La collaborazione con Sire, insieme ad altre case histories importanti, sarà presentata a Berlino in occasione di Fruit Logistica, la più grande fiera europea di settore, che si terrà dal 6 all’8 febbraio.

“Siamo da sempre impegnati in qualificati programmi di sicurezza alimentare e comunicazione scientifica – spiega Vincenzo Borrelli, patron di Sire – al fine di garantire ai nostri clienti un’altissima affidabilità in materia di scienza e tecnologie alimentari. Le certificazioni di qualità sull’impatto ambientale, nonché la certificazione ICEA relativa alla ristorazione biologica, garantiscono una particolare attenzione all’ambiente in tutte le fasi di produzione e di servizio. Questo accordo va nella direzione di alzare il livello qualitativo della nostra offerta con un partner importante come Coldiretti”.

“Per noi si tratta di un’occasione straordinaria – commenta Salvatore Loffreda, direttore di Coldiretti Campania – perché ci consente di mettere in relazione diretta il mondo della produzione agricola di qualità con un player prestigioso della gastronomia italiana.

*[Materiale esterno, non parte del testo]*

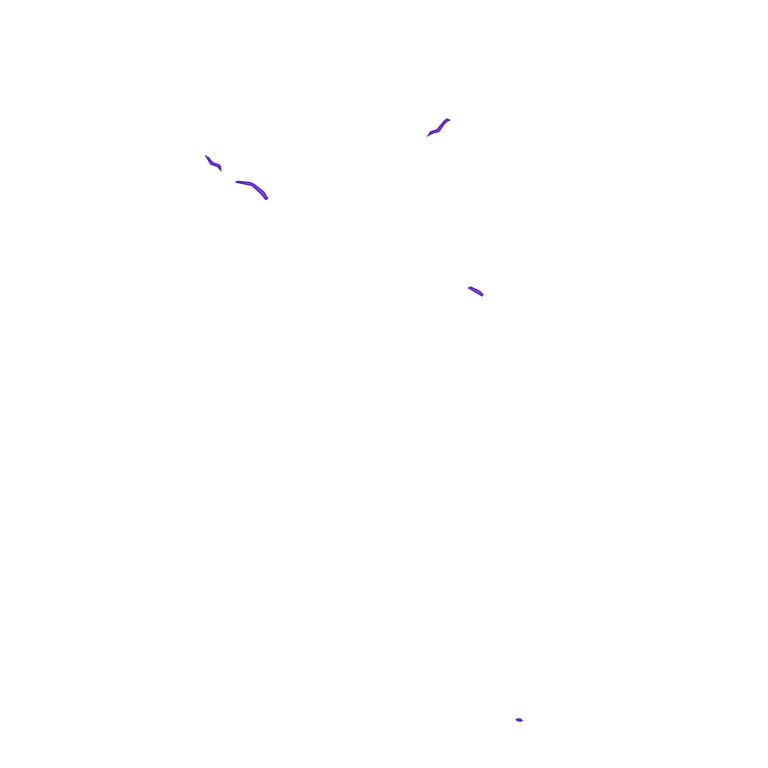 Marshall Islands, Mercator projection, rotated 200°
{"feature_id": "MHL", "entity_name": "Marshall Islands", "entity_type": "country or territory", "adm_level": 0, "iso_a3": "MHL", "parent_name": "Oceania", "parent_adm1": "", "projection": "mercator", "projection_center": [169.926, 8.484], "detail": "fine", "context": "isolated", "style": "filled", "palette": "violet", "viewbox_px": 768, "rotation_deg": 200, "n_neighbors": 0, "source": "natural_earth", "source_scale": "50m", "svg_char_len": 739}
<svg xmlns="http://www.w3.org/2000/svg" viewBox="0 0 768 768"><g transform="rotate(200 384 384)"><path d="M563.5,520.3L575.9,525.5L592.5,523.1L589.9,524.6L583.7,526.1L579.5,527.3L576.8,527.3L573.5,526.8L562.8,523.2L556.9,518.5L558.3,517.0L563.5,520.3ZM417.3,651.5L415.4,654.5L412.9,654.3L415.0,652.1L416.5,648.9L418.9,640.0L423.8,636.8L427.2,633.1L426.4,636.9L421.0,641.0L417.3,651.5ZM610.8,529.4L614.6,531.5L621.9,531.4L628.7,536.9L626.1,536.5L622.4,534.2L619.0,533.2L614.5,533.5L612.4,532.6L610.8,529.4ZM337.1,503.2L335.6,504.7L326.1,503.8L321.7,501.9L322.1,500.4L329.7,501.8L337.1,503.2ZM143.8,115.0L141.2,115.7L139.3,115.0L140.7,113.7L143.6,113.5L144.7,113.8L143.8,115.0Z" fill="#8b5cf6" stroke="#5b21b6" stroke-width="1.5"/></g></svg>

Il nostro compito è creare una comunicazione tra le esigenze qualitative del gruppo Sire e i nostri produttori agricoli, anche piccolissimi, come è nello spirito e negli obiettivi del progetto Campagna Amica. Oltre ai prodotti di eccellenza del territorio, la nostra organizzazione si impegna a trasferire conoscenza agli operatori, attraverso la collaborazione con Medeaterranea, l’accademia enogastronomica promossa da Sire all’interno della mostra d’Oltremare”.

Partner della logistica sarà la cooperativa Terra Orti, associata a Uecoop e accreditata a Campagna Amica, rappresentata dal direttore Emilio Ferrara.